Op basis waarvan worden de vragen in het AI-model ontwikkeld?

De chatbot zal ontwikkeld worden aan de hand van vragen die nu spelen onder jongeren. Deze vragen zullen verzameld worden op katholieke scholen, en onder katholieke studenten. Het gaat dus om jongeren die in ieder geval bekend zijn met het katholicisme. Vervolgens zal er gekeken worden naar verschillende vragen die spelen in verschillende werelddelen. Dit is in overeenstemming met een verschuiving die te zien is in de katholieke kerk wereldwijd. Het is niet langer zo dat in Rome wordt bepaald hoe het moet en dat alle werelddelen dat moeten volgen. De paus roept op tot decentralisatie en dat is dus ook hoe deze chatbot ingericht zal worden.

Dan is er nog de vraag van de nuance in de antwoorden. Gaat de chatbot bijvoorbeeld conservatief/orthodox of progressief ingesteld worden? Het antwoord hierop is dat er een nuance wordt gezocht. Er wordt er een pastorale benadering gebruikt waarin genuanceerde antwoorden worden geformuleerd door een team van priesters die veel met jongeren werken. Ze zullen wel de formele leer  als uitgangspunt nemen, maar voldoende context en nuance meenemen zodat het taalgebruik en de insteek aansluiten bij de belevingswereld van jongeren. Bovendien kunnen eventuele verschuivingen in hoe men in de kerk tegen bepaalde zaken aankijkt makkelijk worden meegenomen door daarna de teksten iets aan te passen.

 

Hoe zal de chatbot op een veilige manier omgaan met de gesprekken met de jongeren?

Het is natuurlijk niet wenselijk dat de chatbot onjuiste antwoorden geeft of met de jongeren over onderwerpen praat die te gevoelig zijn om met een chatbot te bespreken. Het is daarom de bedoeling dat wanneer er vragen worden gesteld die niet met het geloof te maken hebben of als het onderwerp niet voorkomt in de database waarop de chatbot is gebaseerd, het model aangeeft geen antwoord te hebben in plaats van zelf iets te gaan verzinnen. De bestaande database met vragen en antwoorden is ontwikkeld in samenwerking met priester Michel Remery (auteur van het boek ‘Twitteren met God’), en zal worden aangevuld met nieuwe vragen die leven op katholieke scholen en onder studenten.

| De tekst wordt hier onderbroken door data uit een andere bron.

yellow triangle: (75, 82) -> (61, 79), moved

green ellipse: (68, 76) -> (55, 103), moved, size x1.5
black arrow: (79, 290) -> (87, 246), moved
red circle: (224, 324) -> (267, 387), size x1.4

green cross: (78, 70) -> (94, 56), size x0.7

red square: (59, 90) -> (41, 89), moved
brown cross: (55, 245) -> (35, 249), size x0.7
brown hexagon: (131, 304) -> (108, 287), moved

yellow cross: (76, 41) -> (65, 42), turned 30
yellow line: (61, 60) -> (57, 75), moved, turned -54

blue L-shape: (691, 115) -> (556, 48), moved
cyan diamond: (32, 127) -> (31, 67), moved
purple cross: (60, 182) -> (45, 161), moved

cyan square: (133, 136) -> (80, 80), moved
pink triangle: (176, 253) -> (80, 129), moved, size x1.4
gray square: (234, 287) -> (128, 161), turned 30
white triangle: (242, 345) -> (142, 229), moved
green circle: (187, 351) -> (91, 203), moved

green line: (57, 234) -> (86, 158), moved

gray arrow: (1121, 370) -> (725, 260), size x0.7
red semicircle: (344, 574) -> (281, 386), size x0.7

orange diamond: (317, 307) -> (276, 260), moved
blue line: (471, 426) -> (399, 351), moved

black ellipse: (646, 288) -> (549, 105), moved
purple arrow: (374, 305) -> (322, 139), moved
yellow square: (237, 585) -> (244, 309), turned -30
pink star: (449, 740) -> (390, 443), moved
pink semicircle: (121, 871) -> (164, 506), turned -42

Ook wanneer het gaat om onderwerpen waarbij professionele hulp nodig is, is het de bedoeling dat de chatbot suggesties geeft aan de jongeren waar ze beter terecht kunnen met hun vragen.

 

Hoe zit het AI-model in elkaar?

De AI chatbot zal een interdisciplinair project zijn waar theologen, informatici, statistici en data analisten moeten samenwerken. De chatbot moet relevante antwoorden geven waar jongeren wat mee kunnen, en gebruiksvriendelijk zijn. Dit vereist dus expertise op meerdere terreinen.

Nog iets anders om goed over na te denken is de juridische kant van een dergelijk project. Het is vaak te merken dat er weerstand ontstaat bij juristen die een oordeel moeten vellen over of een AI-model mag worden gelanceerd. Wie is bijvoorbeeld aansprakelijk voor output die schade oplevert? In de taalmodellen waarop wordt voortgebouwd, zitten gelukkig vaak al veel safeguards die schadelijke antwoorden voorkomen. Bovendien is het zo dat de database die we gebruiken om het taalmodel te verrijken, afkomstig is van gerenommeerde katholieke bronnen die geverifieerd zijn en geen schadelijke content bevatten.

Dan kan er nog naar de kostenstructuur en privacy van de chatbot gekeken worden. Bij veel commerciële taalmodellen moet worden betaald als er vragen worden gesteld en er informatie uit de database wordt opgeroepen. Dat is niet aantrekkelijk als veel mensen gebruik maken van de chatbot. Het is dus een idee om voor de chatbot een open-source taalmodel te gebruiken zoals Llama 2, welke ontwikkeld is door Meta. Een ander punt betreft de privacy, zeker als gevoelige vragen worden gestuurd naar een bedrijf als OpenAI (het bedrijf dat ChatGPT heeft ontwikkeld) of andere partijen. Het is dus nuttig om te experimenteren met verschillende taalmodellen en te bestuderen hoe de kosten en privacy afhangen van de keuzes die gemaakt worden.